There are two legitimate concerns investors have when looking at the increasingly crowded infrastructure space. Firstly, how aggressive are managers when bidding for assets that in many cases are generating diminished returns? And secondly, is this pressure leading to style drift, with managers chasing assets that blur the lines between infrastructure and other asset classes?
We’ve written about the latter topic quite a bit recently, but it’s interesting to revisit the former too. The classic fear about aggressive bidding is that managers are packing unrealistic expectations to justify the multiples they are prepared to pay in relation to the returns those assets are then expected to generate. This is particularly true for core infrastructure assets. A typical worst-case scenario is one where managers are backing an overly optimistic business case that is then found to be fairly dependent on factors outside of a manager’s control, like robust economic growth or a favourable exit environment.

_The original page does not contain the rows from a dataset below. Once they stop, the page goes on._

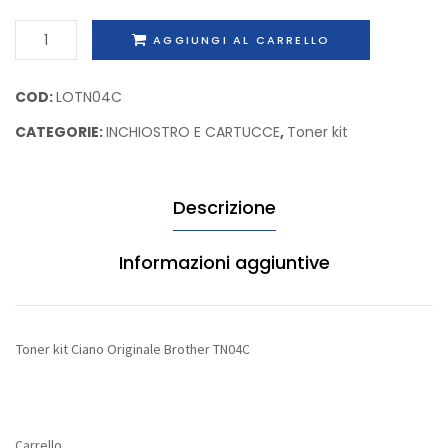
Samsung
capaci
Toner
AGGIUNGI AL CARRELLO
CLPM600A
extra
kit
large
Ciano
COD:
LOTN04C
Brothe
Originale
LC128
CATEGORIE:
INCHIOSTRO E CARTUCCE
,
Toner kit
Brother
TN04C
quantità
Descrizione
Informazioni aggiuntive
Toner kit Ciano Originale Brother TN04C
Carrello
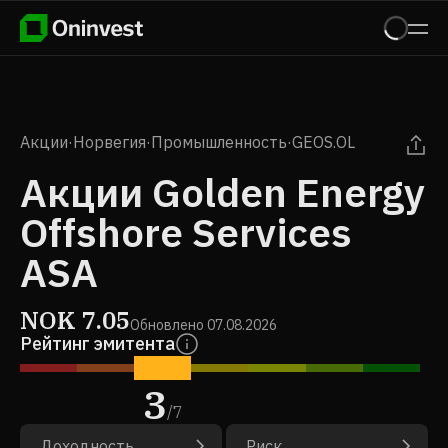
Акции
·
Норвегия
·
Промышленность
·
GEOS.OL
Акции Golden Energy
Offshore Services
ASA
NOK
7.05
Обновлено
07.08.2026
Рейтинг эмитента
3
/
7
Доходность
Риск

Here’s how Ian Simes, senior vice-president for Brookfield Asset Management, elegantly put it to us at our recent debt roundtable, when touting the merits of mezzanine debt versus core equity:
“We’re seeing core infrastructure equity at sub-10 percent IRRs and that doesn’t seem to put very much return on risks like regulatory changes or exit multiples. If you’re a 10-year closed-ended equity fund and you buy something today at a very high multiple, and you’re expecting to sell it in 10 years’ time for that same high multiple, if discount rates are higher and general values have come down for whatever reason, then you may not achieve the IRR you were expecting.”
But there’s a flipside to that argument and it’s this: in a competitive bidding environment, how much value are managers prepared to leave on the table? Or put differently: how much of the upside should managers bring to their base cases to have a reasonable chance of winning a bid?
In a recent conversation with a senior member of a well-known infrastructure manager – one with a fairly conservative risk appetite and a traditional view of what qualifies as infrastructure – the manager explained to us that he was instructing his team not to leave any value on the table these days. That is, the manager is now telling his team to include elements previously reserved for the upside scenario in their base case if that’s what it takes to win a bid.
While, at first glance, this may raise alarm bells, the key here is which elements of the upside are being brought into the base case and whether managers are being reasonable in assuming they can deliver on them. In our conversation with this specific senior professional, the picture that emerged was that of a prudent manager that had historically preferred to add the gravy firmly on top. None of the upsides mentioned seemed unreasonable; and all appeared anchored in the kind of value creation that particular team had been able to deliver in the past.
But of course, it’s not hard to see how, depending on manager discipline, what may have started out as an ambitious but ultimately deliverable return target can easily end up sounding like a hail Mary pass.
So what does it mean when your gravy starts getting baked in? Two things come to mind: firstly, that in this cycle managers are having to work harder than ever to extract value from core assets; and secondly, if what used to be the upside is now increasingly normal, what will the new upside look like?
One thing is certain, though: in the current market, it’s hard to imagine how competitive a manager without strong value-creation skills can actually be.